In the event that a physician is allegedly providing unnecessary medical services, compliance officers can rely on information from organizations like the Society for Vascular Surgery, the American College of Cardiology, and the American Society of Echocardiography to determine the appropriateness of services. Such organizations, in the case of cardiac services, can provide an overview of which interventions are necessary for particular situations, including those that are permissible first line treatments. Additionally, Wolf noted that the medical necessity of services is something which reaches beyond compliance and the anecdotes of providers. For example, he pointed to clinical studies published in the Journal of the American Medical Association (JAMA) regarding the frequency of appropriate or inappropriate medical interventions.

DOJ comes for executive in Tenet fraud case

A former senior executive of Tenet Healthcare Corporation is facing charges for his alleged role in a fraud scheme that resulted in Tenet and its subsidiaries billing Medicaid programs more than $400 million over a thirteen-year period. The Department of Justice (DOJ) charged the former senior vice president of operations for Tenet’s Southern States Region and former CEO of North Fulton Medical Center with mail, health care, and major fraud. The executive pleaded not guilty to his alleged role in the scheme, which involved the payment of bribes to prenatal clinics in exchange for referrals of undocumented, pregnant Medicaid patients to Tenet Health System Medical, Inc. (THSM) hospitals, including North Fulton Medical, Atlanta Medical Center, Inc., Spalding Regional Medical Center, Inc., and Hilton Head Hospital.

Tenet, Atlanta Medical, and North Fulton Medical entered into a $513 million settlement in October 2016 to resolve criminal and civil charges; the settlement included the hospitals’ agreement to forfeit more than $145 million in Medicaid payments for unlawful referrals. Atlanta Medical and North Fulton Medical allegedly participated in the scheme while subject to a 2006 corporate integrity agreement (CIA) with the HHS Office of Inspector General (OIG). THSM and its subsidiaries entered into a three-year non-prosecution agreement, as well (see Corporations, beware: Tenet Healthcare to pay $513M to settle kickback charges, October 4, 2016).
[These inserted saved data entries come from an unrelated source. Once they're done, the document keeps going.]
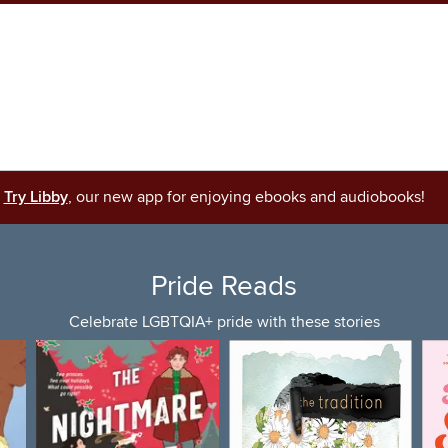
Try Libby
, our new app for enjoying ebooks and audiobooks!
Pride Reads
Celebrate LGBTQIA+ pride with these stories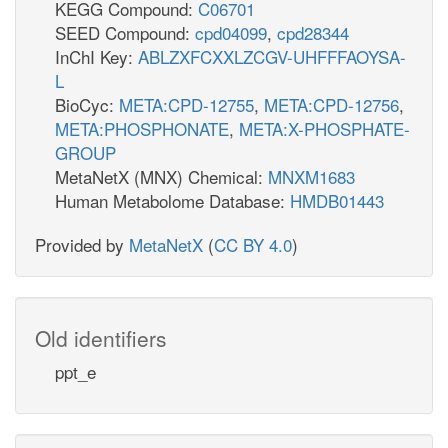
KEGG Compound:
C06701
SEED Compound:
cpd04099
,
cpd28344
InChI Key:
ABLZXFCXXLZCGV-UHFFFAOYSA-
L
BioCyc:
META:CPD-12755
,
META:CPD-12756
,
META:PHOSPHONATE
,
META:X-PHOSPHATE-
GROUP
MetaNetX (MNX) Chemical:
MNXM1683
Human Metabolome Database:
HMDB01443
Provided by
MetaNetX
(
CC BY 4.0
)
Old identifiers
ppt_e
In addition to the general scheme involving the payment of bribes and kickbacks from 2000 through 2013, Tenet operated an affiliated billing center than allegedly assisted in processing Medicaid billings for payment from 2007 through 2013. The DOJ alleges that the executive “took affirmative steps to conceal the scheme,” by working around internal accounting controls; falsifying books, records, and reports; and falsely certifying to the OIG that Tenet was complying with the terms of the CIA and Medicare and Medicaid requirements while knowing that Tenet was paying for illegal referrals.